Continuing my 1985 diary of a trip to China
We’re properly in the Gobi Desert now. Saw two camels trotting along in fine style all decked out in bright red harnesses with tassels. They look woolly and cute. Never thought I’d say that about a camel.
Felt better this morning. Elspeth and I sliced up the last of the apples and bananas and mixed them into an interesting sludge with the last of the biscuits. Cheryl declined to join us for breakfast.
Talk about blasted heaths. This is just empty, brown land. Any water, and there seems to be precious little of it, is frozen solid.
The train stops for Liu Yuan; the guard opens the door, but there is nothing here. No station. Nothing. We drop our packs on to the ground and then climb down from the panting dragon. People hang out the windows and wave at us.
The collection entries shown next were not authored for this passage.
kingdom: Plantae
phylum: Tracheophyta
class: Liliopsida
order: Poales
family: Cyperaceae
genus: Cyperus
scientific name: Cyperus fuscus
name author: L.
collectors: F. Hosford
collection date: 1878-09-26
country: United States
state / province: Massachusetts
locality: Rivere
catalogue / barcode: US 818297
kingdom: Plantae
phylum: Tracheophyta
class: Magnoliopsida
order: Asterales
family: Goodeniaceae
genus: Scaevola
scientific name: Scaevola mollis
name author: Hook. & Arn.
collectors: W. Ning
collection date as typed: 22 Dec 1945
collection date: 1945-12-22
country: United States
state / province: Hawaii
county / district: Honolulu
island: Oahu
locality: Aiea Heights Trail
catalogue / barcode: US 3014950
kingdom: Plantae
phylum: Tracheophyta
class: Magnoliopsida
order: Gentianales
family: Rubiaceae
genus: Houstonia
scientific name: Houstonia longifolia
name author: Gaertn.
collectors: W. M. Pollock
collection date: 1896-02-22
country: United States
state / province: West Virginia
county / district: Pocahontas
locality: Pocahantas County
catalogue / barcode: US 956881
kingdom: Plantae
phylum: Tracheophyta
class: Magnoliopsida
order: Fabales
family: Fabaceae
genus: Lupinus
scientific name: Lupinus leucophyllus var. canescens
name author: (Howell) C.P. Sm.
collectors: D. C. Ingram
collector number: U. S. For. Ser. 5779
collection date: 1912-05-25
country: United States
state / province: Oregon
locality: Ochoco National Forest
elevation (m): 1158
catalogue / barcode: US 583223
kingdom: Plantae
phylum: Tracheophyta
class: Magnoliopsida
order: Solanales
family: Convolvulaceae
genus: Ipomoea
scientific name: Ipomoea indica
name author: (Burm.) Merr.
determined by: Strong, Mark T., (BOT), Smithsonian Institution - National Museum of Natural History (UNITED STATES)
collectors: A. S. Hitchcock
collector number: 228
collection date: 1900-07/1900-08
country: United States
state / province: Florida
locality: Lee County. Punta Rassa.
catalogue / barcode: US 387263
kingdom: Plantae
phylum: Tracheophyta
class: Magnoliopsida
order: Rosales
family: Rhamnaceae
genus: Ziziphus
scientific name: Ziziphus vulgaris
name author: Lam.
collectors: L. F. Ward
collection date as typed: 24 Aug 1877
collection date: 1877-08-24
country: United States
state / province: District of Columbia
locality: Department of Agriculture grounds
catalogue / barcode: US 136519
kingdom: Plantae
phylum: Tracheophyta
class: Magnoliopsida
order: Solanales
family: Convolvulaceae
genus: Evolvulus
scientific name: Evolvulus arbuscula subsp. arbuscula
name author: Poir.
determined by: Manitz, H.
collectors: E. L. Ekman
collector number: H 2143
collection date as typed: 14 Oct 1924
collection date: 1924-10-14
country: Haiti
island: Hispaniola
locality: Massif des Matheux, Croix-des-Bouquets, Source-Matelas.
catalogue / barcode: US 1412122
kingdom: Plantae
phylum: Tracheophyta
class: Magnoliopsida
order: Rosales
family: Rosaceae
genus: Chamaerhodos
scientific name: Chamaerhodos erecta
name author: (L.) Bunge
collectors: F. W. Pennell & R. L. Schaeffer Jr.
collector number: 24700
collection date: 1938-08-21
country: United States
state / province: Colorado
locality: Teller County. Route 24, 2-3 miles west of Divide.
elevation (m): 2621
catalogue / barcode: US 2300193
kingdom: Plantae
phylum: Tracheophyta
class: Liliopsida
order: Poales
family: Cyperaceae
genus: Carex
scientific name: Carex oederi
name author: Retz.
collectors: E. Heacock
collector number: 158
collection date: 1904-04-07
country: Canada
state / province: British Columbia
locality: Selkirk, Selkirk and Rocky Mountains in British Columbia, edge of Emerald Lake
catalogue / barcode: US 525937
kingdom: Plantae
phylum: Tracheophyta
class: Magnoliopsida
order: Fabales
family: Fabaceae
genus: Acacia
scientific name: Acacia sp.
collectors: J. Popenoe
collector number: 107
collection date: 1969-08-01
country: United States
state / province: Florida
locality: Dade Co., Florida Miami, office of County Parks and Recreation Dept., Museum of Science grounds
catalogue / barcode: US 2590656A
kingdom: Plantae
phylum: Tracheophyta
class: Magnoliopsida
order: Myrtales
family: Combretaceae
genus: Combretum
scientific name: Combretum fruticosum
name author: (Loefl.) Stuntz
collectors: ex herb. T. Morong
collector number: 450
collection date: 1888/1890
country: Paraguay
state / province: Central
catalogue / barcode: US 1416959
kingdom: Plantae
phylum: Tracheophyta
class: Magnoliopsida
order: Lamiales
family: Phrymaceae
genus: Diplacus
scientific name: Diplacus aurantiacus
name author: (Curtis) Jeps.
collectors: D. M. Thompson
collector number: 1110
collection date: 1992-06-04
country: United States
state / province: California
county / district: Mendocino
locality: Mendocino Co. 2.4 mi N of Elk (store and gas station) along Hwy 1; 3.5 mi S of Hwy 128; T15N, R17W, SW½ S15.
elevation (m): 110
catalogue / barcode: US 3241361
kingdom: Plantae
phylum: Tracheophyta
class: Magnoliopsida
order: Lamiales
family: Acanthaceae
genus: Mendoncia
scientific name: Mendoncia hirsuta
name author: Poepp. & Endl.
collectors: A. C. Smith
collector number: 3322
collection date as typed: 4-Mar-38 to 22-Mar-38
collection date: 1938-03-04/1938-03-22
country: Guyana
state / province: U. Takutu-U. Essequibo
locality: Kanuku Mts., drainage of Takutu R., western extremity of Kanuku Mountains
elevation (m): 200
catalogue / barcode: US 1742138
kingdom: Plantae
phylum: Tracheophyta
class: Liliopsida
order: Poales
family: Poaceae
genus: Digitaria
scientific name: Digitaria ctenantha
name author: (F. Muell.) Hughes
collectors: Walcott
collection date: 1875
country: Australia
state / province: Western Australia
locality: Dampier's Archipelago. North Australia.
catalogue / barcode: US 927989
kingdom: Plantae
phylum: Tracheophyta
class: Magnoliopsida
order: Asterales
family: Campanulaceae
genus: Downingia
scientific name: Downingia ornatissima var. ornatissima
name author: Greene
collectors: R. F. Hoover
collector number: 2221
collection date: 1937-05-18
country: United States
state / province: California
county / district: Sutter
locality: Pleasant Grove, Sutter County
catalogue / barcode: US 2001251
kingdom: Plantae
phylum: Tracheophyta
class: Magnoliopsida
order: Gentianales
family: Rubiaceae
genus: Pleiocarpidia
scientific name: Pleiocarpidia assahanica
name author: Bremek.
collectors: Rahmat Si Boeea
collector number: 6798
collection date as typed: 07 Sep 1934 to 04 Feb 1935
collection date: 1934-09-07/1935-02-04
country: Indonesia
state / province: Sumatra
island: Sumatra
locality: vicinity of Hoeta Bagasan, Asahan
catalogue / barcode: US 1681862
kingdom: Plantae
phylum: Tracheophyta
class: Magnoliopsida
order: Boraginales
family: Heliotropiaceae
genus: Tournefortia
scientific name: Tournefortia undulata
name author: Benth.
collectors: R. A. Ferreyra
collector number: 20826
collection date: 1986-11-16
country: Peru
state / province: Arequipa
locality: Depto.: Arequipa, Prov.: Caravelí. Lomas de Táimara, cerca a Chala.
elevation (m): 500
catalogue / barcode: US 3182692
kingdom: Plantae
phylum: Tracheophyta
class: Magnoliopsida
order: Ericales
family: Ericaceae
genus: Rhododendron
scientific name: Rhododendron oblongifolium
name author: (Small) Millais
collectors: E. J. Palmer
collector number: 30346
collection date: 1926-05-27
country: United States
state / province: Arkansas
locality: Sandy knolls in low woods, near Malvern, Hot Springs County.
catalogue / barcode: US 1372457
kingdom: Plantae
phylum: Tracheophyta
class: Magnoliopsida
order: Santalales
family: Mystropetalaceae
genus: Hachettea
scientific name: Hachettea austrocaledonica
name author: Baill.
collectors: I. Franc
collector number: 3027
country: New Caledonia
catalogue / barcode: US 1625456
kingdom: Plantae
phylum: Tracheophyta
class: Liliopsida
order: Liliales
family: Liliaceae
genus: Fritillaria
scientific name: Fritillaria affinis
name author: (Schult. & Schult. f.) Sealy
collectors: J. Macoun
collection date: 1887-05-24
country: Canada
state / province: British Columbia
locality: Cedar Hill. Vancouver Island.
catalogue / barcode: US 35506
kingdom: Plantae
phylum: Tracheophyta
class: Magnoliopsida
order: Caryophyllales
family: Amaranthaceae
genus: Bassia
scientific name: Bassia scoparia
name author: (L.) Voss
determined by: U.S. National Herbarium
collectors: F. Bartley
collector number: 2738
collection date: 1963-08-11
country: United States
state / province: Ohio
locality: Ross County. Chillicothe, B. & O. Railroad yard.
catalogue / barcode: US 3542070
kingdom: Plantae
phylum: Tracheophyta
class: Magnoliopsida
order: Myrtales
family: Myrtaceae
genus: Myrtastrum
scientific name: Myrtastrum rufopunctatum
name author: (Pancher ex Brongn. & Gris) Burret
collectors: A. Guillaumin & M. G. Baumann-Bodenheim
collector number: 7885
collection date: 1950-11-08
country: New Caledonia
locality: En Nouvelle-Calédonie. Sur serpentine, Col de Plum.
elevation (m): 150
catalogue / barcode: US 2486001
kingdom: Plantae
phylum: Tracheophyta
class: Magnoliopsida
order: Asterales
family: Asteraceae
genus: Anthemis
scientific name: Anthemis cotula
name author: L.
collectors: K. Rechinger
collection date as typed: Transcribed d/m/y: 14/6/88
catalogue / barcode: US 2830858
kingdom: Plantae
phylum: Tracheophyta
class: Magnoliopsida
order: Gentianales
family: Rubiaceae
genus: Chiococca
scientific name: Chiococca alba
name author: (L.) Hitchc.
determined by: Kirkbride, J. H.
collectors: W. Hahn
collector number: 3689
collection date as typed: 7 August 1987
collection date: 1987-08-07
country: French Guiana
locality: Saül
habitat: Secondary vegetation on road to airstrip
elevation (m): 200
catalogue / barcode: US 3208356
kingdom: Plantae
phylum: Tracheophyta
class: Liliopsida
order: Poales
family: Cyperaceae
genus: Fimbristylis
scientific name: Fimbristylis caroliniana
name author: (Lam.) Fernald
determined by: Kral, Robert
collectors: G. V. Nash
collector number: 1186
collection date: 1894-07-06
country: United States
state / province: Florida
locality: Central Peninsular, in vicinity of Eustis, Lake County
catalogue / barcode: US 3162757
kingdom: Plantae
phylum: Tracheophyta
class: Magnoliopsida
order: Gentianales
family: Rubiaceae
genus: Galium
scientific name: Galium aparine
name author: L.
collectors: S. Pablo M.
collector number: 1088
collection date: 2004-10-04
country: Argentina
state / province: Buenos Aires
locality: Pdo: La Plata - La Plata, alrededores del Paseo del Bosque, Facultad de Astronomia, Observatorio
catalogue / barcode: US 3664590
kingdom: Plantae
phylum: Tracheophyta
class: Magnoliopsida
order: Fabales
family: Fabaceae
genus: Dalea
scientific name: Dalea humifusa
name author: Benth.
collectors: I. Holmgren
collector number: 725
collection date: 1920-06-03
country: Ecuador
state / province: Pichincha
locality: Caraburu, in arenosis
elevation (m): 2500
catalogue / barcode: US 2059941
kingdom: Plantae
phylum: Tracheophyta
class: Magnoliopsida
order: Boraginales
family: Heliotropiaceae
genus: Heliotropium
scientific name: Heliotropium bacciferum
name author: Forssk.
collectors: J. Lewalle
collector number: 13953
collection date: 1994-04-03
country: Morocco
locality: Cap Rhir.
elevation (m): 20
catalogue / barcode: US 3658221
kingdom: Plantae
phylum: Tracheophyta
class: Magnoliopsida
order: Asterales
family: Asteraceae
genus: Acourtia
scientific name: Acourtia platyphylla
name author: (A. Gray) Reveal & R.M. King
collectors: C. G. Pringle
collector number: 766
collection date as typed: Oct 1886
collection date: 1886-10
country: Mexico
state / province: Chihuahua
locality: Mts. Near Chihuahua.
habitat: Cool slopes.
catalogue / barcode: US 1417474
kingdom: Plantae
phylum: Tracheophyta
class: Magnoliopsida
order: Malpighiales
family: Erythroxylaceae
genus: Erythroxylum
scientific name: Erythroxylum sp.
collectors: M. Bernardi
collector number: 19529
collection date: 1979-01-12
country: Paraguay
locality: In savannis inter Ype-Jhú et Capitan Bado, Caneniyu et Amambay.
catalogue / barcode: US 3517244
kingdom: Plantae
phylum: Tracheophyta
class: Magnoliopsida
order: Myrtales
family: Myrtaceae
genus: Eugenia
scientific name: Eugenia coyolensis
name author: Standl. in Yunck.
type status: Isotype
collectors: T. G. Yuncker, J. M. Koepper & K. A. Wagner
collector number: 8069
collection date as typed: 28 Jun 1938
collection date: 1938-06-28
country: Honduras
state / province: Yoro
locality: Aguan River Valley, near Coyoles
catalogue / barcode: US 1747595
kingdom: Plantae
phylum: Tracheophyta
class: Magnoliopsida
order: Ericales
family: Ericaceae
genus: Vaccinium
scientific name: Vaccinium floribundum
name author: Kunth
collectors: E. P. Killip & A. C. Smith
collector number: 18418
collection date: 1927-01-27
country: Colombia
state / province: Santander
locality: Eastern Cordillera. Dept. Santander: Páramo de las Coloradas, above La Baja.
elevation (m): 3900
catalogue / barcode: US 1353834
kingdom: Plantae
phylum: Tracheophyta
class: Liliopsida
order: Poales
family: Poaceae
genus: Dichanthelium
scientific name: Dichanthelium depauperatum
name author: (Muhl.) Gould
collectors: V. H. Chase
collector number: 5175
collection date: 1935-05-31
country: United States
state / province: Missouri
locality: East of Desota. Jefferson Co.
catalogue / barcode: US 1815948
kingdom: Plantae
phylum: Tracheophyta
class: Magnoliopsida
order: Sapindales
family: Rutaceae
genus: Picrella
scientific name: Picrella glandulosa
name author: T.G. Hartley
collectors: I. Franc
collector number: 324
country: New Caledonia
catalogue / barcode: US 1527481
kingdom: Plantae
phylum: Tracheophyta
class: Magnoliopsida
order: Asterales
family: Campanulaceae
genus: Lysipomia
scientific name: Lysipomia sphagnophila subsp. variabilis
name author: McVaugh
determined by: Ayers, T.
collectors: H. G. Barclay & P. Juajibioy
Nobody else gets off.
‘Are you sure this is right?’ Cheryl shouts up at the guard.
The guard shouts something back and then slams the door, and the train puffs and heaves and slowly clanks away, gathering speed as it leaves us. We are alone in a vast landscape.
‘What did the guard say?’ I ask.
‘She said there’s a bus,’ replied Cheryl.
‘Right,’ said Elspeth looking around at the emptiness. I never realised before, just how dry a Scouser’s sense of humour can be, and the wealth of meaning you can put into one word.
We move away from the tracks and sit down on our packs. We can still see the train, a tiny disappearing clockwork toy in the vast landscape, and I begin to remember all the B movies I have ever seen about ignorant travellers coming to grief in the desert. I particularly think of the one with Sophia Loren where she finds a skeleton face down in the sand, but still grimly clutching a handbag.
I begin to wonder how regularly this desert bus is supposed to run. If it is anything like the service in Milton Keynes, we’re done for.